Em primeiríssimo lugar, 99% do que é publicado pela Panini (ou qualquer outra editora, mesmo que seja uma – hipotética - que só publique Quadrinhos nacionais) é lixo! Lixo puro! Mas existe uma parcela considerável de leitores que gostam. O gostam ou pelos desenhos, ou pelo personagem, talvez por uma ou outra história mais emocionante, aos seus olhos, ou por qualquer outro motivo. E, nem por isso, eles deixam de ser publicados. Uma vez mais, a seleção natural trata de separar o que é realmente bom do que é apenas lixo descartável. Por que com os Quadrinhos nacionais tem que ser diferente? Segundo Fernando Lopes, tudo o que é feito aqui é lixo e não merece ser publicado. É claro que é fácil abrir a boca e falar uma grande bobagem dessas quando as maiores franquias do mercado estão na sua mão (Marvel, DC, Mauricio de Sousa, alguns mangás e alguns Europeus, etc) e seus custos de produção são menores e mais garantidos de retorno que os demais. Por isso, é até interessante para a Panini que não haja Quadrinhos nacionais para que possam “concorrer” (notem as aspas, por favor!) com os seus (e aqui é até compreensível pois ela estaria aplicando a teoria da seleção natural não permitindo que um, mesmo que improvável, predador se desenvolvesse em seus campos). Mas daí a definir ou achar que tudo o que sai de Quadrinho nacional e vai pra banca é lixo e é melhor não publicar do que publicar e ser ruim é uma idéia tão estapafúrdia quanto ignorante.

Um outro equívoco cometido por Fernando Lopes deve-se ao fato de achar que os Quadrinhos nacionais, tirando Mauricio de Sousa, não tem força por que não possuem uma faixa temática definida (como terror ou super-heróis – que ele também menciona que não funcionam).
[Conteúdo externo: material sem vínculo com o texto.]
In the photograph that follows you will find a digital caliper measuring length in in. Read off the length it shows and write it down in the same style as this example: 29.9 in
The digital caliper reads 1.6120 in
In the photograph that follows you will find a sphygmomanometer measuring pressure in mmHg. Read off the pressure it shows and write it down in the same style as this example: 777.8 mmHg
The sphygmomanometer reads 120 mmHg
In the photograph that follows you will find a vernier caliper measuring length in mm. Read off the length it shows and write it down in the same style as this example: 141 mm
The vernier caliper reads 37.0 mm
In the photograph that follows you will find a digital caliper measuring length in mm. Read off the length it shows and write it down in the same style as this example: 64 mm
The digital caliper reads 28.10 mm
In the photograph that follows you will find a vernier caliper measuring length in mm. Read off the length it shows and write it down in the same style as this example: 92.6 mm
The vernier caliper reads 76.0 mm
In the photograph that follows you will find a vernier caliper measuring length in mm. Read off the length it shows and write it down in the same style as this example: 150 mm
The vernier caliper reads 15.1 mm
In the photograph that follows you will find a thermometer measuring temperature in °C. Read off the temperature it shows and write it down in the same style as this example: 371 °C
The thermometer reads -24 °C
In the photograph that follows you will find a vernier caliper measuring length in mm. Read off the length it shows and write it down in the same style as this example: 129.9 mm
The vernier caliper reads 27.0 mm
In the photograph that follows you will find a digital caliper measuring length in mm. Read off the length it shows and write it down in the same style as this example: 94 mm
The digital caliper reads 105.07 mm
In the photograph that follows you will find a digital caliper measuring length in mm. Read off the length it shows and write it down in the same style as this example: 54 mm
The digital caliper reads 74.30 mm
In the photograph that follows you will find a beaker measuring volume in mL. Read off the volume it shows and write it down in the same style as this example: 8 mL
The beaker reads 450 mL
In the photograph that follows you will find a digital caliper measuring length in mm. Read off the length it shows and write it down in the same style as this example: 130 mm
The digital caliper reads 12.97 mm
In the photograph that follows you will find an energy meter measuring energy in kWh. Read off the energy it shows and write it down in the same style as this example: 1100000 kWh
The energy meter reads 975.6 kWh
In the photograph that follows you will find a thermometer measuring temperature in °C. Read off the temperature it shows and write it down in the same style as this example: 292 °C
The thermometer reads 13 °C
Ora, Quadrinhos nacionais não devem se prender a um gênero específico pois aí não seriam Quadrinhos nacionais e sim Quadrinhos de terror ou Quadrinhos infantis e etc. Os Quadrinhos nacionais não têm força por que não tem apoio de uma grande editora por trás deles. Se o tivessem, com alguém com dinheiro (mas dinheiro mesmo e não apenas com boas intenções), que tivesse uma visão clara de uma linha editorial que seguir, que tivesse um compromisso com a qualidade das histórias publicadas e fosse séria com os artistas e só trabalhasse com artistas sérios (não aqueles “moleques de qualquer idade” que se comprometem e depois dão pra trás e deixam todos na mão) e que fizesse um trabalho realmente bom de divulgação e distribuição, os Quadrinhos nacionais poderiam competir com qualquer Quadrinho do mundo e poderiam até ser exportados. Para citar alguns exemplos dessa qualidade toda, basta citar que o roteirista Wander Antunes já produziu álbuns para a Europa e até já ganhou prêmios por isso, que existem diversos desenhistas nacionais que produzem para o mercado americano (um dos mais competitivos e profissionais do mundo) e que até os irmãos e Moon, roteiristas e desenhistas, estão conquistando o mundo com seus trabalhos que eles lançaram por aqui de forma independente ou com o apoio de algumas editoras com editores mais esclarecidos que o da Panini.
 
Por isso tudo, os Quadrinhos nacionais precisam, sim, evoluir. Eles precisam, sim, ir para a banca. Ou livrarias. Se for lixo ou não, cabe ao leitor decidir. Se pudermos contar com dinheiro ou o apoio de editoras com visão para isso, será mais fácil para nós mas, se não, continuaremos  da forma independente e da forma que pudermos. Eu até acredito (e defendo) que muita porcaria seja publicada, mas uma vez mais, a seleção natural vai agir e dizer o que deve ser continuado ou não. O que é lixo ou não. E isso já está acontecendo. Ou será que o Fernando Lopes vai querer tentar, em vão, me convencer que casos como a Quadrinhópole, a Garagem Hermética, os Quadrinhos de Wellington Srbek, a Marca De Fantasia ou com os Quadrinhos apoiados pelas editoras mais esclarecidas como os dos irmãos Bá e Moon, os do Mutarelli ou os do Wander Antunes são lixo?

Estamos evoluindo, sim. E para evoluirmos ainda mais só com muitas “experiências”, erros (muitos) e acertos (alguns), correções de rotas e muita, muita sorte. Essa é a teoria evolucionista de Darwin que, como vocês puderam observar, também pode ser aplicada perfeitamente aos Quadrinhos de uma forma geral, inclusive, aos nacionais.